• _BRANO CITATO_:
☆ ☆ ☆ ☆ ☆ ☆ ☆

In primo grado l’azienda sanitaria ne era uscita indenne avendo il Tribunale respinto la domanda degli attori per il decesso del congiunto

Gli attori convenivano in giudizio la struttura sanitaria, chiedendo il risarcimento dei danni subiti in conseguenza del decesso del proprio congiunto, cagionato – a loro giudizio – da una condotta colpevolmente omissiva dell’ente medesimo.

Già sofferente per diverse patologie, il paziente si era sottoposto ad analisi emato-chimiche presso il citato presidio sanitario; analisi che avevano mostrato un allarmante livello del valore del potassio. Nonostante l’esito di tali accertamenti avesse evidenziato un imminente pericolo di vita del paziente – che sarebbe difatti spirato tre giorni dopo per arresto cardiaco dovuto ad iperpotassiemia – non ne fu data alcuna comunicazione al medico curante.

☆ ☆ ☆ ☆ ☆ ☆ ☆

• _SERIE DI CONSEGNE_:
1 - Trascrivi parola per parola, dal brano sul caso di iperpotassiemia, il tratto che va da "Già sofferente per" fino a "al medico curante.".
2 - Riscrivi in forma più breve il paragrafo del brano sul caso di iperpotassiemia che inizia con "Già sofferente per diverse patologie", conservandone i fatti principali.

Voci del dataset

☆ ☆ ☆ ☆ ☆ ☆ ☆

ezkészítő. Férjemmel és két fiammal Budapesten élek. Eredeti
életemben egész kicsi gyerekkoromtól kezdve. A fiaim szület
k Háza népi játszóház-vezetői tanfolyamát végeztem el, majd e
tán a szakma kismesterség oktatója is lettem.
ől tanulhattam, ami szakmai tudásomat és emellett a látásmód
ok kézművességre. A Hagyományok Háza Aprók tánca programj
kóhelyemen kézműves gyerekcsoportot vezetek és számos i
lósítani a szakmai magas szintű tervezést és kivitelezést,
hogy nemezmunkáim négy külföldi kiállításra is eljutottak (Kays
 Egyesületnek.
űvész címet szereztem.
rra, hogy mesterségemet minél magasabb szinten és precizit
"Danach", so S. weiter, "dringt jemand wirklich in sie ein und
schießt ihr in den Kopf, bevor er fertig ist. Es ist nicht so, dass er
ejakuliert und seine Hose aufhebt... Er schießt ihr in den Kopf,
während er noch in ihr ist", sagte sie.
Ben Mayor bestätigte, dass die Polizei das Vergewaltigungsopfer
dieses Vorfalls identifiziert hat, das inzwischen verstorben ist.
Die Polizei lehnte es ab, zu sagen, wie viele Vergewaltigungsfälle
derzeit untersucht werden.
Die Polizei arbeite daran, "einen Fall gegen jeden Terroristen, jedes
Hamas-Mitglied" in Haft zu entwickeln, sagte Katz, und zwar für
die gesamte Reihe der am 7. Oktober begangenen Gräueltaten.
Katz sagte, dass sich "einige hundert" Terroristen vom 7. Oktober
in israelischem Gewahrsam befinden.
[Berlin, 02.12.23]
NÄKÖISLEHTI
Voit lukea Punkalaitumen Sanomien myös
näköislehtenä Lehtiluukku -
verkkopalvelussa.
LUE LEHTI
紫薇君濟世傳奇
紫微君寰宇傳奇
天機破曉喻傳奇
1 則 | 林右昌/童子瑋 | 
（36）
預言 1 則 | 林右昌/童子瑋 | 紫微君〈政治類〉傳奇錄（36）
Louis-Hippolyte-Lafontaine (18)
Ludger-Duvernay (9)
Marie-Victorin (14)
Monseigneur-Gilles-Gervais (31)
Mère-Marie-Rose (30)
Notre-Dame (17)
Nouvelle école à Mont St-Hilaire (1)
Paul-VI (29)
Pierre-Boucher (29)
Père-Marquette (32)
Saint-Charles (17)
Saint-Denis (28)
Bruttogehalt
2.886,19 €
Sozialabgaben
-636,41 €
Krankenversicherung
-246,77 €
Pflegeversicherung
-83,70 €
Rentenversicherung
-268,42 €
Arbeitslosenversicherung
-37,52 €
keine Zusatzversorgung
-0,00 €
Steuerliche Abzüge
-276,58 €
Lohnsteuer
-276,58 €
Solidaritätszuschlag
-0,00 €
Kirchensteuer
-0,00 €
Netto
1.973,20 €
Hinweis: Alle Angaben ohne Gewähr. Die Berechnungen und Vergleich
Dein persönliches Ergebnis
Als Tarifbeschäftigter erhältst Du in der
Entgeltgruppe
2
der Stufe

☆ ☆ ☆ ☆ ☆ ☆ ☆

• _RISPOSTE NUMERATE_:
1 -
Già sofferente per diverse patologie, il paziente si era sottoposto ad analisi emato-chimiche presso il citato presidio sanitario; analisi che avevano mostrato un allarmante livello del valore del potassio. Nonostante l’esito di tali accertamenti avesse evidenziato un imminente pericolo di vita del paziente – che sarebbe difatti spirato tre giorni dopo per arresto cardiaco dovuto ad iperpotassiemia – non ne fu data alcuna comunicazione al medico curante.

2 - Il paziente, già malato, aveva eseguito presso la struttura sanitaria analisi che mostravano un livello allarmante di potassio e un imminente pericolo di vita. Il medico curante non ne fu informato. Il paziente morì tre giorni dopo per arresto cardiaco dovuto a iperpotassiemia.